I especially like the fact authors are getting better royalties from it. For that reason alone it’s a model I’m comfortable looking at to see if it’ll meet my needs as a reader.
Janet Grant
Rachel, it’s definitely becoming more enticing. And, of course, both Scribd and Oyster will sign as many other publishers as they can.
donnie nelson
. . . oh but what happens if my subscription expires and I am one/third of the way through a trilogy?
Oh well. I will cross that literary bridge when I come to it.
(Lets just hope the bridge doesn’t get washed out by some big monster from the Amazon jungle.)
Janet Grant
donnie, once you reach a certain point in a book (most pundits believe it’s 20% read), you own the book. And I believe you can stock up your ereader on titles; so you don’t actually have to even start a book. But I’m not an authority on how these subscription services work.
Carrie Padgett
As a writer, even one without a backlist, I love the idea of having more books available to readers.
As a reader though, with a TBR stack numbering over 100, there is no way I can in good conscience fork over money every month for a service I will undoubtedly under-use. Now, if I get that TBR mountain down to a molehill, I’ll consider it!
Janet Grant
Carrie, I would say being a subscriber isn’t a good fit for you until you get that mountain melted down a bit!
Cheryl Malandrinos
I’m with you, Carrie. I have too many books here to consider this right now.
Martin Burne
As a reader, I would have to answer no to subscription. Frankly, my experience of subscription in the past (online gaming and TV) has been lacklustre – lots to see or do, but not always something that you want.

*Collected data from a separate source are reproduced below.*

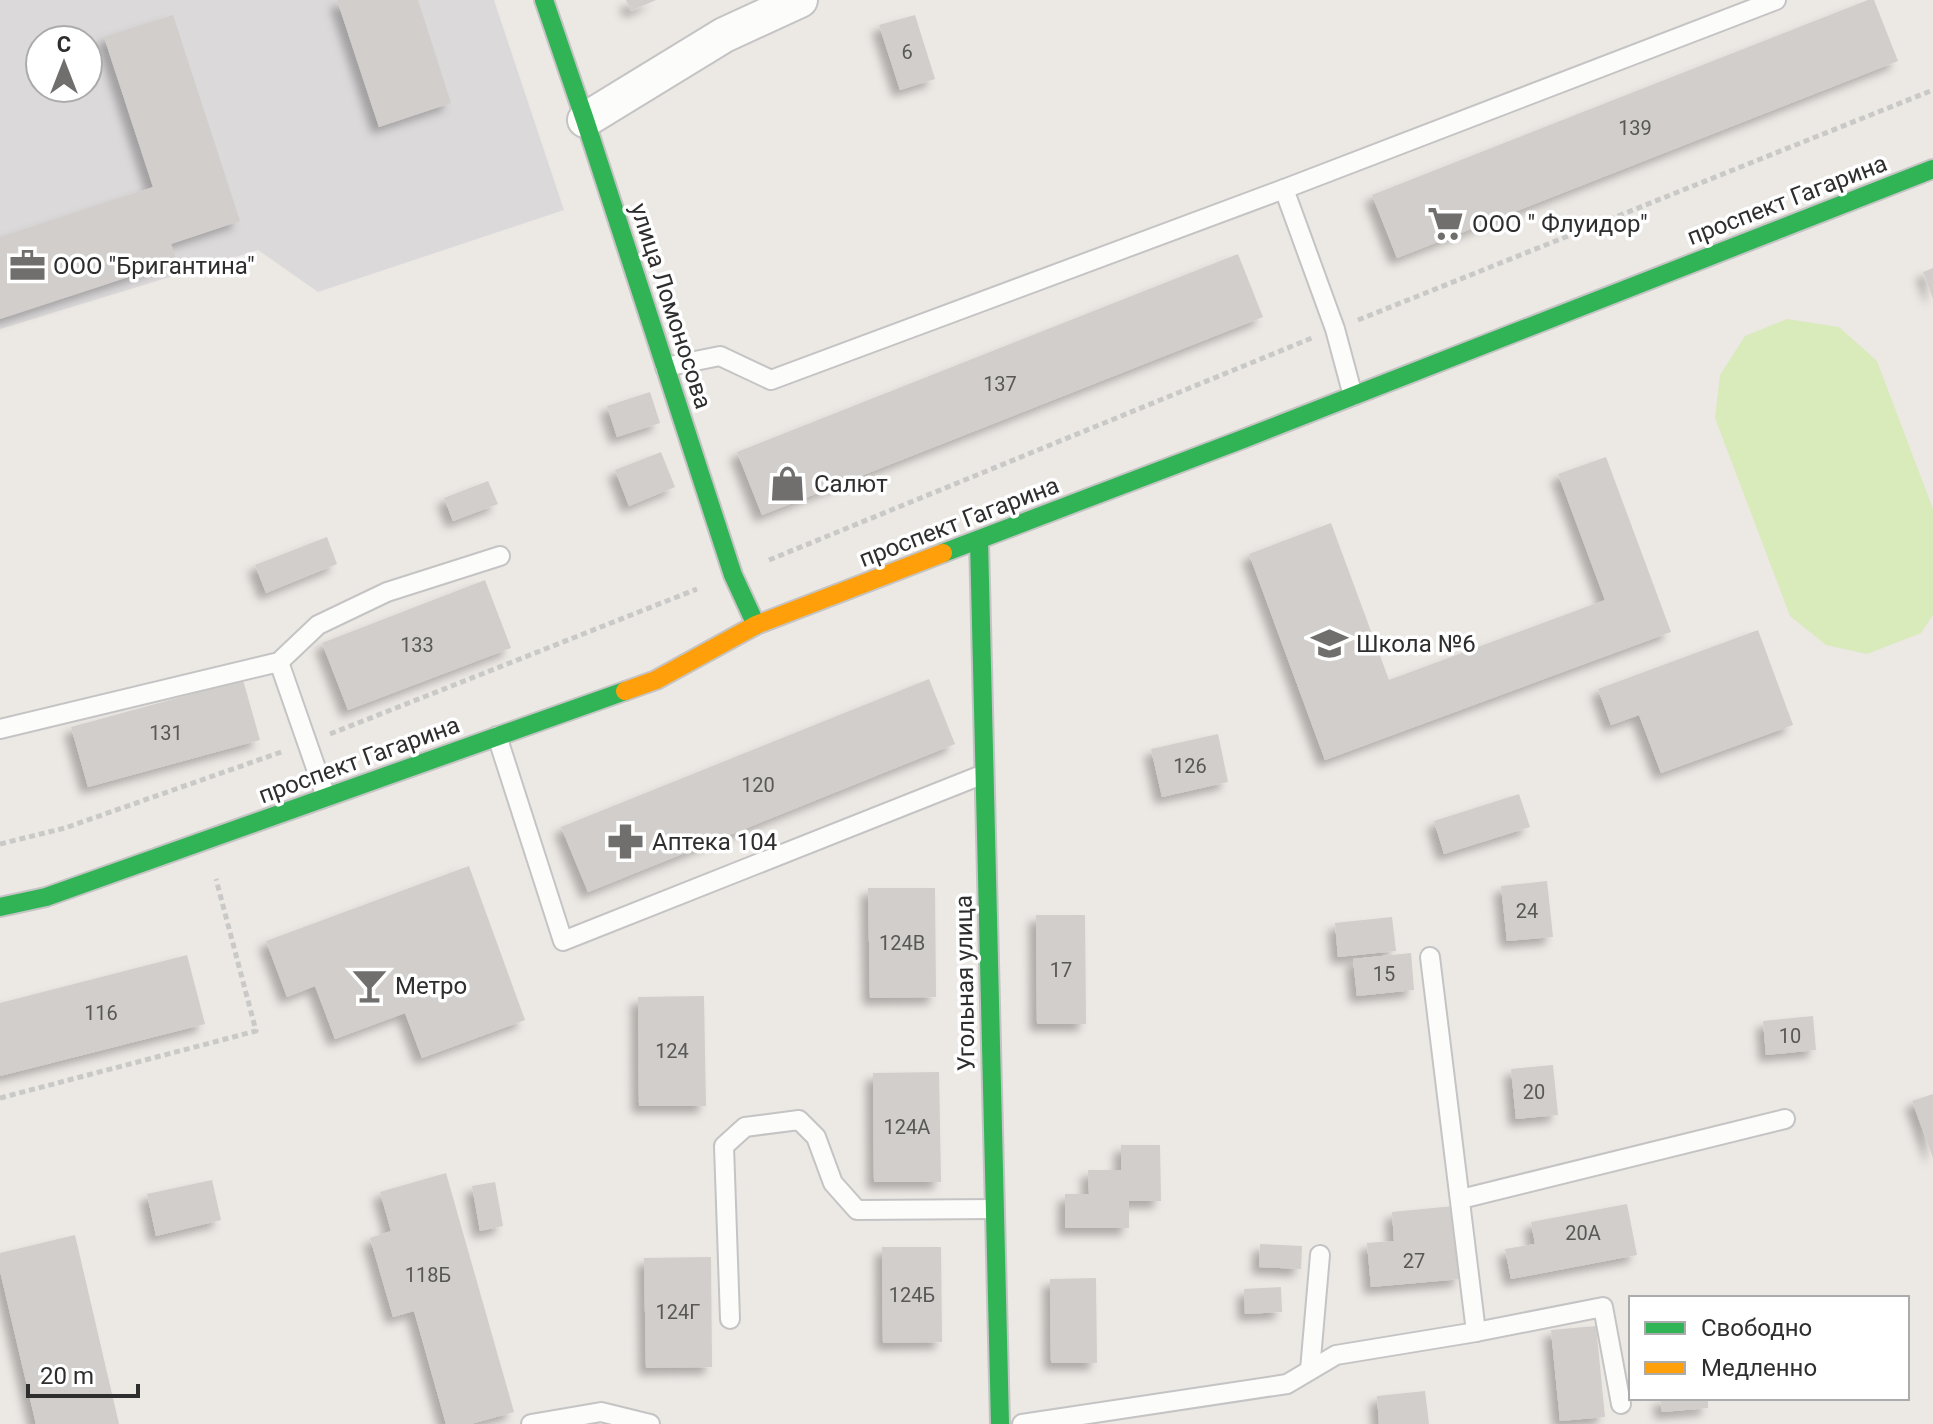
<svg xmlns="http://www.w3.org/2000/svg" width="1933" height="1424" viewBox="0 0 1933 1424" font-family="Roboto,sans-serif">
  <style>
    .industrial { fill: #dcd9db; fill-rule: evenodd }
    .pitch { fill: #d9eabb }
    .building { fill: #d1cecb; filter: url(#shadow) }
    .lines { fill: none; stroke-linecap: round; stroke-linejoin: round }
    .lane-casing { stroke: #c5c4c5; stroke-width: 22 }
    .street-casing { stroke: #c5c4c5; stroke-width: 38 }
    .fast-casing { stroke: #c5c4c5; stroke-width: 22 }
    .slow-casing { stroke: #c5c4c5; stroke-width: 22 }
    .path { stroke: #c9c9c8; stroke-width: 5; stroke-dasharray: 6 4; stroke-linecap: butt }
    .lane { stroke: #fcfcfb; stroke-width: 18 }
    .street { stroke: #fcfcfb; stroke-width: 34 }
    .fast { stroke: #30b455; stroke-width: 18 }
    .slow { stroke: #ff9f0a; stroke-width: 18 }
    .labels { text-anchor: middle; stroke-width: 7; stroke-linejoin: round; paint-order: stroke }
    .number-label { font-size: 20px; fill: #585857 }
    .street-label { font-size: 24px; fill: #2e2e2e; stroke: #fff }
    .poi-label { font-size: 24px; fill: #2e2e2e; stroke: #fff; text-anchor: start }
  </style>
  <defs>
    <filter id="shadow"><feDropShadow dx="-7" dy="7" stdDeviation="4" flood-color="#0004"/></filter>
  </defs>
  <rect width="100%" height="100%" fill="#ece8e4"/>
  <path class="industrial" d="M0,0H494L564,210L318,292L258,250L0,329ZM40,40H88V88H40Z"/>
  <path class="pitch" d="M1787,319L1839,327L1877,361L1933,509V615L1921,633L1867,654L1826,645L1790,616L1715,418L1720,375L1745,336Z"/>
  <g class="building">
    <path d="M337,0H418L451,103L379,127Z"/>
    <path d="M626,0H656L631,11Z"/>
    <path d="M1868,0H1874L1898,61L1397,258L1372,195Z"/>
    <path d="M173,15L240,221L171,244L177,261L0,319V237L153,187L104,37Z"/>
    <path d="M915,15L935,79L900,90L879,25Z"/>
    <path d="M1238,254L1263,317L762,515L737,452Z"/>
    <path d="M1933,268V299L1923,272Z"/>
    <path d="M650,392L660,423L617,437L607,406Z"/>
    <path d="M661,452L675,487L629,506L615,470Z"/>
    <path d="M1606,457L1671,632L1325,760L1249,554L1331,523L1389,680L1605,600L1558,474Z"/>
    <path d="M488,481L498,504L453,521L444,498Z"/>
    <path d="M327,537L337,564L266,593L255,565Z"/>
    <path d="M485,580L511,648L348,710L322,643Z"/>
    <path d="M1758,630L1793,725L1661,773L1639,715L1611,725L1598,689Z"/>
    <path d="M929,679L955,744L588,892L561,827Z"/>
    <path d="M243,680L260,740L88,787L71,727Z"/>
    <path d="M1218,734L1228,782L1162,797L1151,749Z"/>
    <path d="M1519,794L1530,827L1444,854L1434,821Z"/>
    <path d="M469,866L525,1020L422,1058L405,1013L335,1039L315,986L287,997L266,941Z"/>
    <path d="M1547,881L1553,937L1507,941L1501,886Z"/>
    <path d="M868,888H935L936,997L870,998Z"/>
    <path d="M1036,915H1085L1086,1024H1037Z"/>
    <path d="M1392,917L1396,951L1338,957L1335,923Z"/>
    <path d="M1411,953L1414,990L1357,996L1353,959Z"/>
    <path d="M187,955L205,1024L0,1076V1003Z"/>
    <path d="M704,996L706,1106H639L638,997Z"/>
    <path d="M1813,1016L1816,1050L1766,1055L1763,1021Z"/>
    <path d="M1553,1065L1558,1115L1516,1119L1511,1069Z"/>
    <path d="M939,1072L941,1182H874L873,1073Z"/>
    <path d="M1933,1094V1158L1912,1101Z"/>
    <path d="M1121,1145H1160L1161,1201H1129V1228H1065V1194H1089L1088,1170H1121Z"/>
    <path d="M446,1173L514,1412L471,1424H446L414,1311L393,1317L370,1238L391,1231L380,1192Z"/>
    <path d="M212,1180L221,1220L156,1236L147,1194Z"/>
    <path d="M495,1182L503,1226L480,1231L472,1186Z"/>
    <path d="M1627,1204L1637,1255L1511,1279L1505,1249L1535,1244L1531,1222Z"/>
    <path d="M1454,1206L1461,1279L1371,1287L1367,1243L1394,1241L1392,1212Z"/>
    <path d="M75,1235L119,1424H36L0,1271V1253Z"/>
    <path d="M1260,1244L1302,1246L1301,1269L1259,1267Z"/>
    <path d="M882,1247H941L942,1342L883,1343Z"/>
    <path d="M711,1257L712,1367L646,1368L644,1258Z"/>
    <path d="M1096,1278L1097,1363H1051L1050,1279Z"/>
    <path d="M1281,1287L1282,1312L1245,1314L1244,1289Z"/>
    <path d="M1596,1326L1605,1417L1560,1421L1551,1330Z"/>
    <path d="M1425,1391L1429,1424H1379L1377,1396Z"/>
    <path d="M1660,1398H1708V1408L1662,1412Z"/>
  </g>
  <g class="lines">
    <defs>
      <g id="lane">
        <path d="M1284,189L1335,329L1353,396"/>
        <path d="M665,367L720,356L771,380L1284,189L1776,0"/>
        <path d="M279,662L326,797"/>
        <path d="M0,729L279,662L318,625L387,592L500,556"/>
        <path d="M497,736L563,941L984,774"/>
        <path d="M1430,957L1476,1332"/>
        <path d="M1461,1199L1785,1119"/>
        <path d="M730,1319L724,1146L745,1127L799,1120L816,1137L833,1183L857,1210L994,1209"/>
        <path d="M1310,1370L1320,1255"/>
        <path d="M531,1424L601,1412L650,1424"/>
        <path d="M1022,1424L1287,1384L1336,1355L1476,1332L1603,1307L1621,1404"/>
      </g>
      <path id="street" d="M585,120L724,35L800,0"/>
      <g id="fast">
        <path d="M544,0L585,120L733,575L756,625"/>
        <path d="M979,540L1000,1424"/>
        <path d="M943,553L1243,439L1933,169"/>
        <path d="M0,907L46,897L625,691"/>
      </g>
      <path id="slow" d="M625,691L656,680L756,625L943,553"/>
    </defs>
    <use href="#lane" class="lane-casing"/>
    <use href="#street" class="street-casing"/>
    <use href="#fast" class="fast-casing"/>
    <use href="#slow" class="slow-casing"/>
    <g class="path">
      <path d="M1358,320L1933,90"/>
      <path d="M769,560L1312,338"/>
      <path d="M330,734L697,589"/>
      <path d="M0,844L65,828L284,751"/>
      <path d="M0,1098L256,1031L216,879"/>
    </g>
    <use href="#lane" class="lane"/>
    <use href="#street" class="street"/>
    <use href="#fast" class="fast"/>
    <use href="#slow" class="slow"/>
  </g>
  <defs>
    <symbol id="supermarket-bare" viewBox="-9 -9 18 18"><path d="M-6-5.5h2.5l.6 2H6L4.5 2H-2.5L-4.4-4H-6ZM-1.5 3.2a1.3 1.3 0 1 0 .1 0ZM3 3.2a1.3 1.3 0 1 0 .1 0Z" fill="#706f6e" stroke="#fff" stroke-width="2.5" paint-order="stroke"/></symbol>
    <symbol id="office-bare" viewBox="-9 -9 18 18"><path d="M-6-3h4V-5.5h4V-3h4V5H-6ZM-1-4.5V-3h2v-1.5ZM-6 0V1H6V0Z" fill="#706f6e" stroke="#fff" stroke-width="2.5" paint-order="stroke"/></symbol>
    <symbol id="shop-bare" viewBox="-9 -9 18 18"><path d="M-5-2.5h2.3a2.7 3.5 0 0 1 5.4 0H5L5.5 6h-11ZM-1.5-2.5h3a1.5 2.3 0 0 0-3 0Z" fill="#706f6e" stroke="#fff" stroke-width="2.5" paint-order="stroke"/></symbol>
    <symbol id="school-bare" viewBox="-9 -9 18 18"><path d="M0-5L7-2L0 1L-7-2ZM-4 1L0 2.5L4 1V4Q0 6-4 4Z" fill="#706f6e" stroke="#fff" stroke-width="2.5" paint-order="stroke"/></symbol>
    <symbol id="pharmacy-bare" viewBox="-9 -9 18 18"><path d="M-2-6h4v4h4v4h-4v4h-4v-4h-4v-4h4Z" fill="#706f6e" stroke="#fff" stroke-width="2.5" paint-order="stroke"/></symbol>
    <symbol id="bar-bare" viewBox="-9 -9 18 18"><path d="M-6-5H6L.8 .8V4.5H3.5V6h-7V4.5H-.8V.8Z" fill="#706f6e" stroke="#fff" stroke-width="2.5" paint-order="stroke"/></symbol>
  </defs>
  <g fill-rule="evenodd">
    <use href="#supermarket-bare" x="1420" y="198" width="51" height="51"/>
    <use href="#office-bare" x="2" y="240" width="51" height="51"/>
    <use href="#shop-bare" x="762" y="458" width="51" height="51"/>
    <use href="#school-bare" x="1304" y="618" width="51" height="51"/>
    <use href="#pharmacy-bare" x="600" y="816" width="51" height="51"/>
    <use href="#bar-bare" x="344" y="960" width="51" height="51"/>
  </g>
  <g class="labels">
    <g class="number-label">
      <text x="907" y="59">6</text>
      <text x="1635" y="135">139</text>
      <text x="1000" y="391">137</text>
      <text x="417" y="652">133</text>
      <text x="166" y="740">131</text>
      <text x="1190" y="773">126</text>
      <text x="758" y="792">120</text>
      <text x="1527" y="918">24</text>
      <text x="902" y="950">124В</text>
      <text x="1061" y="977">17</text>
      <text x="1384" y="981">15</text>
      <text x="101" y="1020">116</text>
      <text x="1790" y="1043">10</text>
      <text x="672" y="1058">124</text>
      <text x="1534" y="1099">20</text>
      <text x="907" y="1134">124А</text>
      <text x="1583" y="1240">20А</text>
      <text x="1414" y="1268">27</text>
      <text x="428" y="1282">118Б</text>
      <text x="912" y="1302">124Б</text>
      <text x="678" y="1319">124Г</text>
    </g>
    <g class="street-label">
      <text transform="translate(1787 200) rotate(-21)" y="8">проспект Гагарина</text>
      <text transform="translate(671 306) rotate(72)" y="8">улица Ломоносова</text>
      <text transform="translate(959 522) rotate(-21)" y="8">проспект Гагарина</text>
      <text transform="translate(359 760) rotate(-20)" y="8">проспект Гагарина</text>
      <text transform="translate(965 983) rotate(-91)" y="8">Угольная улица</text>
    </g>
    <g class="poi-label">
      <text x="1472" y="232">ООО " Флуидор"</text>
      <text x="53" y="274">ООО "Бригантина"</text>
      <text x="814" y="492">Салют</text>
      <text x="1356" y="652">Школа №6</text>
      <text x="652" y="850">Аптека 104</text>
      <text x="395" y="994">Метро</text>
    </g>
  </g>
  <rect x="1629" y="1296" width="280" height="104" fill="#ffffff" stroke="#ababab" stroke-width="2"/>
  <rect x="1645" y="1322" width="40" height="12" fill="#30b455" stroke="#ababab" stroke-width="2"/>
  <text x="1701" y="1336" font-size="24" fill="#2e2e2e">Свободно</text>
  <rect x="1645" y="1362" width="40" height="12" fill="#ff9f0a" stroke="#ababab" stroke-width="2"/>
  <text x="1701" y="1376" font-size="24" fill="#2e2e2e">Медленно</text>
  <g transform="translate(64 64)"><circle r="38" fill="#ffffff" stroke="#ababab" stroke-width="2"/>
  <path d="M0-6L14 30L0 20L-14 30Z" fill="#706f6e"/>
  <text y="-12" font-size="22" font-weight="bold" text-anchor="middle" fill="#2e2e2e">С</text>
  </g>
  <path d="M28 1384v12h110v-12" fill="none" stroke="#2e2e2e" stroke-width="4"/>
  <text x="40" y="1384" font-size="24" fill="#2e2e2e" stroke="#ffffff" stroke-width="6" paint-order="stroke">20 m</text>
</svg>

As a writer, I sure would love some exposure, but I disagree with the idea of people having to pay a subscription to read, for example, books that are already offered free elsewhere. Unless they don’t count towards some monthly limit or whatever.
I still don’t see how this is any better than being lost in the sea of other titles. There’s so much out there now that it takes some serious search skills just to find something your sort of speed and genre.
So I’m not going to jump on this particular boat. I’m going to wait for something new and truly innovative.
Janet Grant
Martin, I don’t know how the subscription services will organize the books. Yes, we’ll all still have to hunt and peck to find what we want, but if the service feels more like a bookstore with “shelves” we can peruse, then the possibility of an author’s writing being discovered is greater than it is, for example, on Amazon. I’m pretty much at the mercy of Amazon’s algorithms in finding a book that interests me.